• [Lista de actividades]:
- A) Según el fragmento sobre la novela ‘Manía’, ¿en qué consiste la Paridad Mental?
- B) Transcribe sin cambios el fragmento sobre la novela ‘Manía’ desde "La autora de" hasta "le juzgue ...".

• [Fragmento proporcionado]:

┌────────

La autora de la emblemática ‘Tenemos que hablar de Kevin’ afronta un escenario en su última y abrasiva novela, ‘Manía’, en el que se castiga a aquel que no sigue la corriente
Vuelve a ser 2011. Pero es un 2011 ligeramente distinto. Uno en el que la sociedad mundial ha abrazado la Paridad Mental. ¿Que en qué consiste la Paridad Mental? En que nadie pueda ser considerado tonto y, por supuesto, ninguno de sus sinónimos. Así, en las escuelas no importa que des respuestas absurdas a cualquier pregunta sencilla, porque “es otra forma de verlo, ¡por supuesto!”, y ningún tipo de mérito te hará merecedor del puesto de trabajo que deseas porque “durante mucho tiempo se ha discriminado a los que no saben nada” y ellos “lo merecen igual que tú”. El porvenir en 2011 es entrar en un hospital para una operación sencilla y, con suerte, salir con vida. Y que a nadie se le juzgue ...

└────────

Datos de estimación de pose
┌────────

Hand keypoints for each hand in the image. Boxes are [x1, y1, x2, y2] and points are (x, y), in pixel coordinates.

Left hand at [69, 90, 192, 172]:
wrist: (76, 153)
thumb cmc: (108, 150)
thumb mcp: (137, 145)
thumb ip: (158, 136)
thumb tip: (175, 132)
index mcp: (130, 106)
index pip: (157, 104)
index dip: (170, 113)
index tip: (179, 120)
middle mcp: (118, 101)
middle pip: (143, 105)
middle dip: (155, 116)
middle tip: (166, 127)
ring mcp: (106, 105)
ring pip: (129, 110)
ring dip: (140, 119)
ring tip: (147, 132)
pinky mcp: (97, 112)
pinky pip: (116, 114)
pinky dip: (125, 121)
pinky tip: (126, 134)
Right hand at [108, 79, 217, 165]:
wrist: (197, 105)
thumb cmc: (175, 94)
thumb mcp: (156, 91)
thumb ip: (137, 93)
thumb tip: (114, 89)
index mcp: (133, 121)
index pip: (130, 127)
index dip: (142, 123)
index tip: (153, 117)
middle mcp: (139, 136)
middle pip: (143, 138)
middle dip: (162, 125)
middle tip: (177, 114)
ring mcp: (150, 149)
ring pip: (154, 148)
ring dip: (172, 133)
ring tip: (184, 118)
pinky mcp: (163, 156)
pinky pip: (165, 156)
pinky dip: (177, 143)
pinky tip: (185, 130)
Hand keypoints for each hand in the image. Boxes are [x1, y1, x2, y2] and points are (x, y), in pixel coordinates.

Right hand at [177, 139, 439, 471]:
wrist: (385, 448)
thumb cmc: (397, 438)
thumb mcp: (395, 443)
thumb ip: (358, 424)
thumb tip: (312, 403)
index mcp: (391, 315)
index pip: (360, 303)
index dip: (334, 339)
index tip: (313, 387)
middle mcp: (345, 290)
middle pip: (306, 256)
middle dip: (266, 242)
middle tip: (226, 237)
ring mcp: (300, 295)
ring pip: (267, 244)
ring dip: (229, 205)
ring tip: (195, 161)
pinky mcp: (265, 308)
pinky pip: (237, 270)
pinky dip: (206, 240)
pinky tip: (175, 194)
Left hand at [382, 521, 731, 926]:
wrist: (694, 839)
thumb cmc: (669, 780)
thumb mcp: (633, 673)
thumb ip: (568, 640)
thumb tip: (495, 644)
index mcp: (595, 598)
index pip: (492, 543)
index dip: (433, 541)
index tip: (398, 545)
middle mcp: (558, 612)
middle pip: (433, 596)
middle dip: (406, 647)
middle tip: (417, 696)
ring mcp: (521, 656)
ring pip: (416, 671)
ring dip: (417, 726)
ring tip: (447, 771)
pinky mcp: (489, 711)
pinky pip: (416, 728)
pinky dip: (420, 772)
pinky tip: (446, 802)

└────────

• [Soluciones del ejercicio]:
- A) En que nadie pueda ser considerado tonto ni calificado con ninguno de sus sinónimos.

- B)
La autora de la emblemática ‘Tenemos que hablar de Kevin’ afronta un escenario en su última y abrasiva novela, ‘Manía’, en el que se castiga a aquel que no sigue la corriente
Vuelve a ser 2011. Pero es un 2011 ligeramente distinto. Uno en el que la sociedad mundial ha abrazado la Paridad Mental. ¿Que en qué consiste la Paridad Mental? En que nadie pueda ser considerado tonto y, por supuesto, ninguno de sus sinónimos. Así, en las escuelas no importa que des respuestas absurdas a cualquier pregunta sencilla, porque “es otra forma de verlo, ¡por supuesto!”, y ningún tipo de mérito te hará merecedor del puesto de trabajo que deseas porque “durante mucho tiempo se ha discriminado a los que no saben nada” y ellos “lo merecen igual que tú”. El porvenir en 2011 es entrar en un hospital para una operación sencilla y, con suerte, salir con vida. Y que a nadie se le juzgue ...